It is a form of self-defense that employs joint locks, techniques of other martial arts, as well as kicks, punches, and other striking attacks. There is also the use of traditional weapons, including sword, rope, nunchaku, cane, short stick, and staff which vary in emphasis depending on the particular tradition examined.
Hapkido contains both long and close range fighting techniques, utilizing jumping kicks and percussive hand strikes at longer ranges and pressure point strikes, joint locks, or throws at closer fighting distances. Hapkido emphasizes circular motion, non-resisting movements, and control of the opponent. Practitioners seek to gain advantage through footwork and body positioning to employ leverage, avoiding the use of strength against strength.

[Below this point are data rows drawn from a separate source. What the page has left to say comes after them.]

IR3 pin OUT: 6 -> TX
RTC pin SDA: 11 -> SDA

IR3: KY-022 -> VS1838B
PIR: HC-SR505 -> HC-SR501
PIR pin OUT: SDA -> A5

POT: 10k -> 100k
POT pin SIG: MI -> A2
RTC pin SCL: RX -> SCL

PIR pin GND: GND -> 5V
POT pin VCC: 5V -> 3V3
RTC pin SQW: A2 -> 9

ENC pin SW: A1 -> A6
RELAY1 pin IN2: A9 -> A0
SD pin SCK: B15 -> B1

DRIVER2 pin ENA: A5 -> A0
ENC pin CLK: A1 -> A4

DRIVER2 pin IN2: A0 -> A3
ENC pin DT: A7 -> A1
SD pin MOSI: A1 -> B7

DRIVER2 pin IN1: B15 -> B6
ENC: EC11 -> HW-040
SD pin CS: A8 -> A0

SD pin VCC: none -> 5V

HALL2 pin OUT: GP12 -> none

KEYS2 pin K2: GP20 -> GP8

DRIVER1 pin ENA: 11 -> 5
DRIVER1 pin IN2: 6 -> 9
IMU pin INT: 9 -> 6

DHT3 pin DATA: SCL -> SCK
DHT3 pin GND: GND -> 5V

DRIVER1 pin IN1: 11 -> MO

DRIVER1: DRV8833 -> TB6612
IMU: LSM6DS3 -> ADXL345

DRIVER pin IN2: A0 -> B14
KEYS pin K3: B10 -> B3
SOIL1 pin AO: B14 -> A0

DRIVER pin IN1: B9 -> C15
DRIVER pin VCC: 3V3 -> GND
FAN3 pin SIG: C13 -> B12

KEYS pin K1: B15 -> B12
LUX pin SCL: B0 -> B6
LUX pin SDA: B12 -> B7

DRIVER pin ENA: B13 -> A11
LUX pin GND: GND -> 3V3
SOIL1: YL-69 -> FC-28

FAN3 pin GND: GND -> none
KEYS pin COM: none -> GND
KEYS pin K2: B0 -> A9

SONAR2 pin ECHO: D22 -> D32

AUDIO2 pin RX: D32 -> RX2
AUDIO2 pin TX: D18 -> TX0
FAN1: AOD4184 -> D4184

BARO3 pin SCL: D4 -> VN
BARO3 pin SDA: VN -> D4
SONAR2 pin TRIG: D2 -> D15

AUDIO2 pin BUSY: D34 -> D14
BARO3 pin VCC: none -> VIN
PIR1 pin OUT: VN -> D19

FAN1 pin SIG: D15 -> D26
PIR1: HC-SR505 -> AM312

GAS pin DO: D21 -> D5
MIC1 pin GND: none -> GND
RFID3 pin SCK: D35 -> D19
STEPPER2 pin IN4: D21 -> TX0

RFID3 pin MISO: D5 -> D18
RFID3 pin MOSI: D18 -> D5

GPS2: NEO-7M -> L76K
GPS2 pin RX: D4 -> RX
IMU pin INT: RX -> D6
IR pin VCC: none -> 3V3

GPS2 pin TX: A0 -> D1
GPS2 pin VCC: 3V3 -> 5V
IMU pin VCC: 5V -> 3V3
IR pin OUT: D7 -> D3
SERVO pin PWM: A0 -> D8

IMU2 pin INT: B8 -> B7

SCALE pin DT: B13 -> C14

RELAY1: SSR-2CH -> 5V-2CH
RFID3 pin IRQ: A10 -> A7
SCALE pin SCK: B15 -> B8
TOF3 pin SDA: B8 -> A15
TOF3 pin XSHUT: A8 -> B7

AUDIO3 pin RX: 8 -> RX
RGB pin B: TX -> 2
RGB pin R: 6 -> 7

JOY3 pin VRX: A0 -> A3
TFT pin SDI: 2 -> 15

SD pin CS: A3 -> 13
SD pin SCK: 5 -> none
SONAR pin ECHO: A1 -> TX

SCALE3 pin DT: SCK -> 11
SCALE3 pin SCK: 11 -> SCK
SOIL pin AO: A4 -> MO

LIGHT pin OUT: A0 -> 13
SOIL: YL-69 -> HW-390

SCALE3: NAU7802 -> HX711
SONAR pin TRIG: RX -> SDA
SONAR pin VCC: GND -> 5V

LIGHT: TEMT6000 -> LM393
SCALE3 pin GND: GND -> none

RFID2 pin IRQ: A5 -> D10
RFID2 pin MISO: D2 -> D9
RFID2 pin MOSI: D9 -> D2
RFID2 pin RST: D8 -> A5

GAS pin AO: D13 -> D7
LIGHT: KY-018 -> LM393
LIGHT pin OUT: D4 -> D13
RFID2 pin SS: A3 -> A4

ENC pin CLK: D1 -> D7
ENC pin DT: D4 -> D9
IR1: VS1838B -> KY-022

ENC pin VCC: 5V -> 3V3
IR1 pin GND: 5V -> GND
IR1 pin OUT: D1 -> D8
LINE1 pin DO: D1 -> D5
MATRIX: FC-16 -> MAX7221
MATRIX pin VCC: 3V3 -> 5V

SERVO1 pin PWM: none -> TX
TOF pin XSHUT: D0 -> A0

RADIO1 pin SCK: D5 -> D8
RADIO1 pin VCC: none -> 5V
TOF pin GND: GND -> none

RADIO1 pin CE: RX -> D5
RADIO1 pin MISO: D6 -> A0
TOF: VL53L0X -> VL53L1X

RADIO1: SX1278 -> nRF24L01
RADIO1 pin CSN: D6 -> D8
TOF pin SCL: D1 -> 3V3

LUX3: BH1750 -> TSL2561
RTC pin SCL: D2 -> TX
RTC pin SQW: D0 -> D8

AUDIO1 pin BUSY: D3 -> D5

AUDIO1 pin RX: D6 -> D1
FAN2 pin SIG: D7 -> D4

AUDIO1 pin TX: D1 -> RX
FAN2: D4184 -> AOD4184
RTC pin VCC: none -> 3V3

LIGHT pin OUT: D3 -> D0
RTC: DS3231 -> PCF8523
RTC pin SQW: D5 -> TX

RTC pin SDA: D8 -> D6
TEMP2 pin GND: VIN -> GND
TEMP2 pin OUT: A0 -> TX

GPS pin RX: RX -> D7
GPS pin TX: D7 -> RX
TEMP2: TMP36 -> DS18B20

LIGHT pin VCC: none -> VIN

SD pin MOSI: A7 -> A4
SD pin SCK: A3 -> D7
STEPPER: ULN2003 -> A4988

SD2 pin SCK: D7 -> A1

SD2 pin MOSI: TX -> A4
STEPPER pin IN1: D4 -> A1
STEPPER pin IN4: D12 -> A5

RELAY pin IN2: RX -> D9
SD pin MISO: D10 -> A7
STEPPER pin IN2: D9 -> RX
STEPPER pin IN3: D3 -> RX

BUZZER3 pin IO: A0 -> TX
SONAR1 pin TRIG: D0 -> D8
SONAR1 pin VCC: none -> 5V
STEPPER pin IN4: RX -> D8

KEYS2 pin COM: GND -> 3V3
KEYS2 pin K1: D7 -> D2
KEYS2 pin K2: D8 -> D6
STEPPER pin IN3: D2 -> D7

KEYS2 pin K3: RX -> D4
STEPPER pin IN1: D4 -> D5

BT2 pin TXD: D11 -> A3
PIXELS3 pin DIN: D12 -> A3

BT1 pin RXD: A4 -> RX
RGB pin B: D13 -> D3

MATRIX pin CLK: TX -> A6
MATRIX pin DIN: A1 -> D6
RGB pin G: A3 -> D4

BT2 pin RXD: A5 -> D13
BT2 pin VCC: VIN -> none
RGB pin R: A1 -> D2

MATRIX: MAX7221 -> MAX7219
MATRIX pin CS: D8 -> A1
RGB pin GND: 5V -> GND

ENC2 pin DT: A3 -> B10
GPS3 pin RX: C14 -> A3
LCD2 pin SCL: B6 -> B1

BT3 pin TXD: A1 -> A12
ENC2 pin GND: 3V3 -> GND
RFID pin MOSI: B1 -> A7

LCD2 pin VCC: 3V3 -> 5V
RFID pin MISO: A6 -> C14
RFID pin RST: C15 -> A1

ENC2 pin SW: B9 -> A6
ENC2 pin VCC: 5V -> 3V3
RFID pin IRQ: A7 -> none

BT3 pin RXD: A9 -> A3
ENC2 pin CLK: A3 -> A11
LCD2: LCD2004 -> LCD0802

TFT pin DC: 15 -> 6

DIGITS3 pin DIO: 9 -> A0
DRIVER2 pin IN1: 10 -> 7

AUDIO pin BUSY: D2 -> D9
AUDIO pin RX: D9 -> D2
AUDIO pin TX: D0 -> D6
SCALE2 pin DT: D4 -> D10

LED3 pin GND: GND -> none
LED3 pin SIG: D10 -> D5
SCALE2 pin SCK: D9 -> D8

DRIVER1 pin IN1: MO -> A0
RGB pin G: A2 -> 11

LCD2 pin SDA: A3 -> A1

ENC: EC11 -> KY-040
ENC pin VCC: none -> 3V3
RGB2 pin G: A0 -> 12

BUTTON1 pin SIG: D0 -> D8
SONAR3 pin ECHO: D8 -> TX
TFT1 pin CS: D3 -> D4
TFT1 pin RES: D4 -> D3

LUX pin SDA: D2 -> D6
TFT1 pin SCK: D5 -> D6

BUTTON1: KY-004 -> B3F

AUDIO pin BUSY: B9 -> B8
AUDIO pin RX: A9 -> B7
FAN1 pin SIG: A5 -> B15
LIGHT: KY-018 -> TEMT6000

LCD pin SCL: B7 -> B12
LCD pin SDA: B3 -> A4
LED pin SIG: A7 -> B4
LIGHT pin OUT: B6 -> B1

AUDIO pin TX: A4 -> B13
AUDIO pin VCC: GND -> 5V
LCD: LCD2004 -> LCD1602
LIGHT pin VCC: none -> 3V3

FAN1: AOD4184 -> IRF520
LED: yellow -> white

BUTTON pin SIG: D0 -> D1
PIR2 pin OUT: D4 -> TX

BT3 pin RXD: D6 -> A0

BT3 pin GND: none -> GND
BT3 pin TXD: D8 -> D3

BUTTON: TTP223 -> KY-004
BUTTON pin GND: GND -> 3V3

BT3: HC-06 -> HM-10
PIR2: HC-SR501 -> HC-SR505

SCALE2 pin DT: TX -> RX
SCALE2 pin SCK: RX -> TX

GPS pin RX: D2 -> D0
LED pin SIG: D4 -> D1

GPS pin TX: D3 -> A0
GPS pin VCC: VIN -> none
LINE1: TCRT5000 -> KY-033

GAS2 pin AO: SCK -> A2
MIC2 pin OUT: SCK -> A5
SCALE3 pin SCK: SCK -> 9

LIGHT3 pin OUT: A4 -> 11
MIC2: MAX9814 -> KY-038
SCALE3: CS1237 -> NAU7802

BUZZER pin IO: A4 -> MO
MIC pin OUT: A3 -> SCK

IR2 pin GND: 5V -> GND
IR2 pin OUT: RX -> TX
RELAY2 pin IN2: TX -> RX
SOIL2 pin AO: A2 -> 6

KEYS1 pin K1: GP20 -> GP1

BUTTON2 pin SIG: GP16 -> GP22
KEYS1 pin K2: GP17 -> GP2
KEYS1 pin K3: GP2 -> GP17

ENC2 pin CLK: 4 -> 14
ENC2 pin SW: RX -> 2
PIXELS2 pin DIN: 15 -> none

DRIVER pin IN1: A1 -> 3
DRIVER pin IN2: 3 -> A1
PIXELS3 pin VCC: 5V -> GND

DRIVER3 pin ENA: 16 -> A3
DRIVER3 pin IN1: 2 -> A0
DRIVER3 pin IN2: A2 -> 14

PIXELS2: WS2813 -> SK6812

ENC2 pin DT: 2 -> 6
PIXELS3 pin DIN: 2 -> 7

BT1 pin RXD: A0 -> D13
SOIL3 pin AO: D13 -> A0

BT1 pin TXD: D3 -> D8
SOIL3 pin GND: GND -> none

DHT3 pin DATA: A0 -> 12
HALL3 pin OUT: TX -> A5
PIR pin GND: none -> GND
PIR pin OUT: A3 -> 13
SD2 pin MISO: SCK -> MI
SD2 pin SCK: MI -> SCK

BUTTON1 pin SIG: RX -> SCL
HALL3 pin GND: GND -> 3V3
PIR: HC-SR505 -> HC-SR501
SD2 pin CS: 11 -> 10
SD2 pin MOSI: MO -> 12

Hapkido is a fully comprehensive fighting style and as such tries to avoid narrow specialization in any particular type of technique or range of fighting. It maintains a wide range of tactics for striking, standing joint locks, throwing techniques (both pure and joint manipulating throws) and pinning techniques. Some styles also incorporate tactics for-ground fighting although these tactics generally tend to be focused upon escaping and regaining footing or controlling, striking, and finishing a downed opponent, rather than lengthy wrestling or submission grappling engagements.
Tae Kwon Do
Tae kwon do is known for its emphasis on kicking techniques, which distinguishes it from martial arts such as karate or southern styles of kung fu. The rationale is that the leg is the longest and strongest weapon a martial artist has, and kicks thus have the greatest potential to execute powerful strikes without successful retaliation.